The future of the Asia-Pacific trade architecture, as well as the US "rebalance" to Asia, remains uncertain after the July 31 failure of negotiators from 12 nations to finalize the Trans-Pacific Partnership (TPP).
Although negotiators say that the TPP is 90 percent complete, it is stuck on some politically difficult issues, as Canada holds elections in October and the US protracted election season begins.
Ironically, while the TPP sets path-breaking trade standards for Internet access, advanced pharmaceuticals and other intellectual property rights (IPR) as well as fisheries, wildlife and forests, it is stuck on old fashioned protectionist issues: dairy exports, sugar (the US), rice (Japan) and autos.
Facing a difficult election, Prime Minister Stephen Harper has refused to open Canada's dairy markets, irking New Zealand and others. The US is trying to protect its sugar farmers, and is pushing to extend IPR patents on biologic drugs for 12 years. Mexico is demanding 65 percent local content for Japan's auto exports.
US officials had sought to complete negotiations by August.
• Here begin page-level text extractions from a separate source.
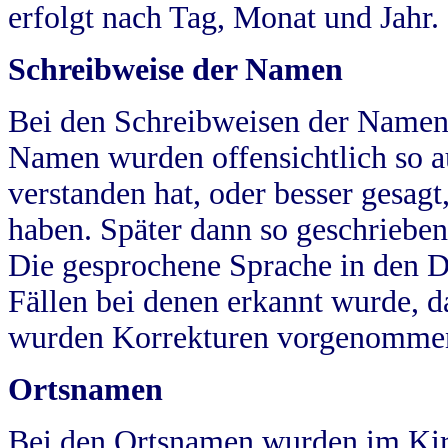
erfolgt nach Tag, Monat und Jahr.
Schreibweise der Namen
Bei den Schreibweisen der Namen
Namen wurden offensichtlich so a
verstanden hat, oder besser gesag
haben. Später dann so geschrieben
Die gesprochene Sprache in den Dö
Fällen bei denen erkannt wurde, da
wurden Korrekturen vorgenomme
Ortsnamen
Bei den Ortsnamen wurden im Kir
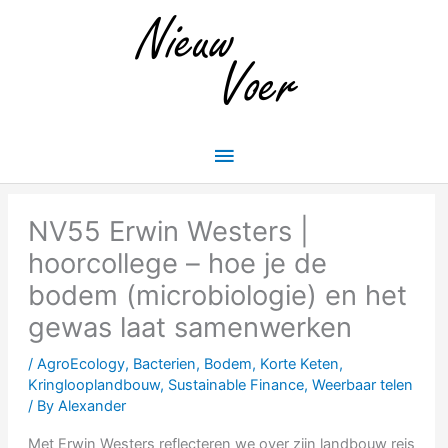
Skip
Main
to
Menu
content
NV55 Erwin Westers |
hoorcollege – hoe je de
bodem (microbiologie) en het
gewas laat samenwerken
/
AgroEcology
,
Bacterien
,
Bodem
,
Korte Keten
,
Kringlooplandbouw
,
Sustainable Finance
,
Weerbaar telen
/ By
Alexander
Met Erwin Westers reflecteren we over zijn landbouw reis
Their hope has been that the US Congress would ratify the TPP by the end of the year, so it would not get caught up in US election-year politics.
But in trade negotiations, nothing is fully agreed until everything is agreed. So there is more give-and-take that must occur. Yet no further TPP talks are expected before mid-September at the earliest.
The stakes are high. President Barack Obama has made the TPP a centerpiece of the US "rebalance" to Asia. For Japan's Prime Minister Shinzo Abe, the TPP is key to his "third arrow" of economic growth.
The TPP countries comprise 40 percent of the world economy, and some economists project that it would add nearly $300 billion to the global economy over a decade.
Moreover, the TPP is adhesive and open to new members of APEC joining as long as they commit to its provisions. South Korea, which already has a free trade agreement with the US, is widely considered to be the most likely new addition, with Indonesia, Thailand and the Philippines to follow.
As China implements its economic reforms, it may consider joining the TPP, as it would benefit from TPP standards.
In the 1990s, China's accession to the WTO helped Beijing implement its market reforms, and the TPP could play a similar role in helping Chinese President Xi Jinping implement very difficult market-based reforms.
But many think that the TPP is competing with the Regional Comprehensive Economic Partnership (RCEP), an Asia-centered trade accord China, ASEAN and several other nations are negotiating. The US is not in the RCEP, but six of the 12 TPP nations are also in the RCEP.
Trade is not a zero-sum game. With the failure of the WTO Doha Global Trade round after 12 years of talks, regional multilateral trade arrangements are shaping the future of global trade. Eventually, the TPP and the RCEP will need to be reconciled.
In addition to the TPP and the RCEP, other major trade talks include the US-negotiating the Transatlantic Trade and Investment Partnership (TTIP) with the EU, and Japan is close to finalizing a Japan-EU trade deal.
If TPP talks founder, the RCEP may advance and play a larger role in shaping regional trade arrangements. But given the slow pace of ASEAN negotiations, the RCEP is unlikely to be realized before 2017.
If trade talks among the major economies - the TPP, EU-Japan, the TTIP - go forward before the RCEP is realized, there will be pressure to meld the RCEP with the TPP based on its high standards rather than ones the RCEP is currently considering.
However, if the TPP fails, US policy toward the Asia-Pacific will lose much credibility, as will Japan's hopes for a new dynamism. But in trade, unlike geopolitics, failure to liberalize trade would hinder economic growth for all in the region - it can be a win-win, but also a lose-lose if talks fail.